→ Your instructions:
Output everything from "In your opinion, should" down to "for your thoughts." in the corduroy crease thread below, copied word for word.

→ Text provided:
============

# Dumb question: Should corduroy pants have a crease?



## Overman138 (Feb 14, 2010)

Here's one I am ready to receive some I-can't-believe-you-have-to-ask responses about:

In your opinion, should corduroy pants have a crease? And, does your response depend on the width of the wale, or whether there is a cuff or not?

Many thanks for your thoughts.


----------



## Earl of Ormonde (Sep 5, 2008)

No and No.

Creases ruin corduroy. I never put a crease in any of my corduroy trousers, regardless of the type of cord and regardless of the type of trouser.


----------



## Cardinals5 (Jun 16, 2009)

I'll have to disagree with the Earl on this one. It depends entirely on the relative formality of the corduroys in question (granted corduroys are casual by nature). I don't have creases on my wide wale cords, but do have them on some of my higher quality narrow-wale cords (e.g. cords with side adjusters rather than belt loops).


----------



## Earl of Ormonde (Sep 5, 2008)

Cardinals5 said:


> higher quality narrow-wale cords (e.g. cords with side adjusters rather than belt loops).

============

[Collected data]
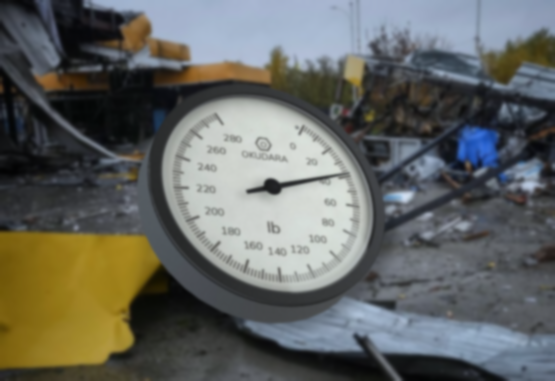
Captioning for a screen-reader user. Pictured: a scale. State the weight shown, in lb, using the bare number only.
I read 40
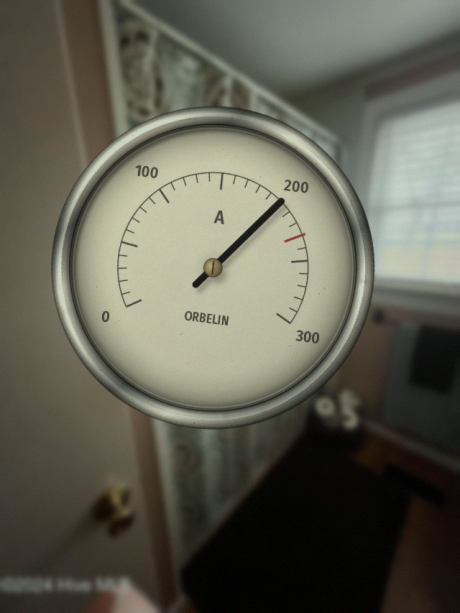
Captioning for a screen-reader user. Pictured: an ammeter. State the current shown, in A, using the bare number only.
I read 200
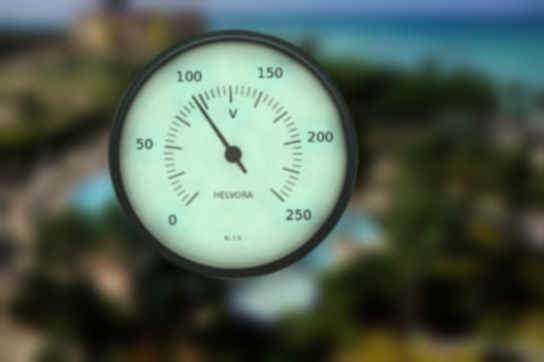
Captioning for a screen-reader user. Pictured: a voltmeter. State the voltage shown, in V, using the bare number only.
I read 95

============

→ Response to the task:
In your opinion, should corduroy pants have a crease? And, does your response depend on the width of the wale, or whether there is a cuff or not?

Many thanks for your thoughts.